Former MLB pitcher Curt Schilling made over $115 million during his 20-year career. Three years after he retired, however, Schilling lost it all. Not from gambling like John Daly or lavish purchases like Mike Tyson, but from a video game.

Curt Schilling started a video game company in 2006

As Schilling neared the end of his MLB career, he decided to put a plan in place for life after baseball. His goal was to build the biggest video game company the world has ever seen — and to get filthy rich in the process. Schilling already earned more than $115 million from his baseball career, but he wanted Bill Gates money.

Schilling founded 38 Studios in 2006, three years before his official retirement from baseball. After calling it quits in 2009, Schilling began to sink his life — and his wallet — into 38 Studios. He originally put up $50 million of his own assets to start the company. Other investors chipped in a total of $5 to $10 million, but the bulk of the funding came from a $75 million guaranteed loan from the state of Rhode Island.

38 Studios released its first video game, titled “Kingdoms of Amalur: Reckoning,” in 2012. The game actually received stellar reviews upon release, but it ended up being the only game 38 Studios would ever release. A few months later, Schilling's company went bankrupt.

38 Studios goes bankrupt in 2012

Even though 38 Studios found success with its first video game, the company's employees stopped getting paid in May of 2012. A few weeks later, they were all informed via e-mail they no longer had a job. Schilling's company was bankrupt.

Schilling lost his entire $50 million investment along with the $75 million in Rhode Island taxpayer money.

“I put everything in my name in this company, and I believed in what we built,” Schilling said. I never took a penny in salary, I never took a penny for anything.”

Schilling might not have taken a penny from the business, but he did lose everything he earned from his lengthy MLB career. After paying back his investors and settling a lawsuit with the state of Rhode Island, Schilling said he was “tapped out.” $115 million down the drain. All for one video game.

Curt Schilling bankrupted more than just himself

Schilling lost his entire fortune in three short years away from baseball, but 38 Studios going bust affected more than just the Red Sox great.

Hundreds of 38 Studios employees were blindsided by the collapse. Schilling was so ill-prepared for a shutdown that he couldn't provide employees with the benefits they deserved. Some saw their healthcare evaporate and their 401(k)s freeze. A few people were even notified they were back on the hook for their old house's mortgages because the company 38 Studios hired to sell them failed to do so.

With no job, rent due, and now an old mortgage to cover, hard-working people struggled to pay their bills. Schilling left the company for an ESPN studio gig while the 38 Studios employees were left to fend for themselves.

ESPN got Schilling back on his feet for the time being, but he would never reclaim the fortune professional baseball supplied him. Schilling said telling his family about the company's demise was one of the hardest things he's ever had to do.

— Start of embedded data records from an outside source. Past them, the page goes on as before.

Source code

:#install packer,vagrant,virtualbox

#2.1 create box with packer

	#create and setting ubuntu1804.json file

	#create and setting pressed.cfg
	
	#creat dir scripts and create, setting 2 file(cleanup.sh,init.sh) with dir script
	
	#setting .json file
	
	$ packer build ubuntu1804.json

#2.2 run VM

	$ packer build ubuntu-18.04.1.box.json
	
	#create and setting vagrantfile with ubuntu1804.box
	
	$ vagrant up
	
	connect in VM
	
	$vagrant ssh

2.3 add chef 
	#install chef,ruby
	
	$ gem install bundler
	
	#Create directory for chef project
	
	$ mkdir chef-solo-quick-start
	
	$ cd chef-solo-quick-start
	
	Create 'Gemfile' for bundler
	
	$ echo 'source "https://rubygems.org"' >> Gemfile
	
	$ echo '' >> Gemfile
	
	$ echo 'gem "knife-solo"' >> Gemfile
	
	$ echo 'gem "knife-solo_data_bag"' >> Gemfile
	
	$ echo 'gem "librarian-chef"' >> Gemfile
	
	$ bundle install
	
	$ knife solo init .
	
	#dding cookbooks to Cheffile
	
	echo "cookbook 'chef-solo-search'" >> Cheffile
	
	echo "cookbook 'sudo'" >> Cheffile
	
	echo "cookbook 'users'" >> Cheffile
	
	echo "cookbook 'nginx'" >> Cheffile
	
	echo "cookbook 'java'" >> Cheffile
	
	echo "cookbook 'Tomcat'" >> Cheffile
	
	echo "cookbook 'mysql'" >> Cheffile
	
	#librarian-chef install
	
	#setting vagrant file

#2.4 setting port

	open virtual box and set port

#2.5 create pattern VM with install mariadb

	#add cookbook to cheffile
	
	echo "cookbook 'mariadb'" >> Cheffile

“[I told them] 38 Studios was probably going to fail and go bankrupt, and that the money that I had earned and saved during baseball was probably all gone,” Schilling said. “And that it was my fault, and that they might start hearing some things in school and things like that. And let's be clear: We're not talking about a terminal illness or somebody dying. But it's a life-changing thing. It's not a conversation I would wish on any father, or on anybody.”